Over the course of the visit, Holland and Frank persuaded Vanderbilt to donate $1 million to establish a university in the war-ravaged South. This became Vanderbilt University.
After Cornelius Vanderbilt’s death in 1877, Frank Crawford continued to live in the Vanderbilt residence under conditions outlined in a prenuptial agreement. She wrote her memoir in 1883, “Laurus Crawfurdiana: Memoirs of the Crawford Family Memorials of that branch of the Crawford Family which comprises the descendants of John Crawford of Virginia.” Although the book is primarily about her father's Crawford ancestors, it has chapters on Everett and Hand families.

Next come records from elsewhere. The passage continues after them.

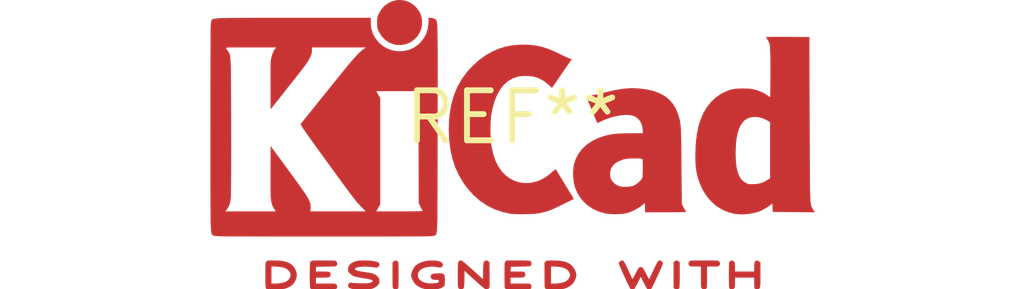
<source format=kicad_pcb>
(kicad_pcb (version 20240108) (generator pcbnew)

  (general
    (thickness 1.6)
  )

  (paper "A4")
  (layers
    (0 "F.Cu" signal)
    (31 "B.Cu" signal)
    (32 "B.Adhes" user "B.Adhesive")
    (33 "F.Adhes" user "F.Adhesive")
    (34 "B.Paste" user)
    (35 "F.Paste" user)
    (36 "B.SilkS" user "B.Silkscreen")
    (37 "F.SilkS" user "F.Silkscreen")
    (38 "B.Mask" user)
    (39 "F.Mask" user)
    (40 "Dwgs.User" user "User.Drawings")
    (41 "Cmts.User" user "User.Comments")
    (42 "Eco1.User" user "User.Eco1")
    (43 "Eco2.User" user "User.Eco2")
    (44 "Edge.Cuts" user)
    (45 "Margin" user)
    (46 "B.CrtYd" user "B.Courtyard")
    (47 "F.CrtYd" user "F.Courtyard")
    (48 "B.Fab" user)
    (49 "F.Fab" user)
    (50 "User.1" user)
    (51 "User.2" user)
    (52 "User.3" user)
    (53 "User.4" user)
    (54 "User.5" user)
    (55 "User.6" user)
    (56 "User.7" user)
    (57 "User.8" user)
    (58 "User.9" user)
  )

  (setup
    (pad_to_mask_clearance 0)
    (pcbplotparams
      (layerselection 0x00010fc_ffffffff)
      (plot_on_all_layers_selection 0x0000000_00000000)
      (disableapertmacros false)
      (usegerberextensions false)
      (usegerberattributes false)
      (usegerberadvancedattributes false)
      (creategerberjobfile false)
      (dashed_line_dash_ratio 12.000000)
      (dashed_line_gap_ratio 3.000000)
      (svgprecision 4)
      (plotframeref false)
      (viasonmask false)
      (mode 1)
      (useauxorigin false)
      (hpglpennumber 1)
      (hpglpenspeed 20)
      (hpglpendiameter 15.000000)
      (dxfpolygonmode false)
      (dxfimperialunits false)
      (dxfusepcbnewfont false)
      (psnegative false)
      (psa4output false)
      (plotreference false)
      (plotvalue false)
      (plotinvisibletext false)
      (sketchpadsonfab false)
      (subtractmaskfromsilk false)
      (outputformat 1)
      (mirror false)
      (drillshape 1)
      (scaleselection 1)
      (outputdirectory "")
    )
  )

  (net 0 "")

  (footprint "KiCad-Logo2_6mm_Copper" (layer "F.Cu") (at 0 0))

)

</source>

Frank Crawford died unexpectedly May 4, 1885. The “New York Times” reported May 5, 1885 that she caught a cold while she stood on damp ground at a cemetery when she attended the funeral of another Vanderbilt relative on April 25. The cold turned to pneumonia and Crawford’s health quickly took a fatal turn for the worse. She was buried in the Moravian Cemetery in New Dorp on Staten Island.
She did not leave a will. The “New York Times” reported that a friend had said she did not expect to die and when she became so ill so quickly, it was too late.
Frank Crawford’s brother, Robert Leighton Crawford, became administrator of her estate, valued at more than $1 million.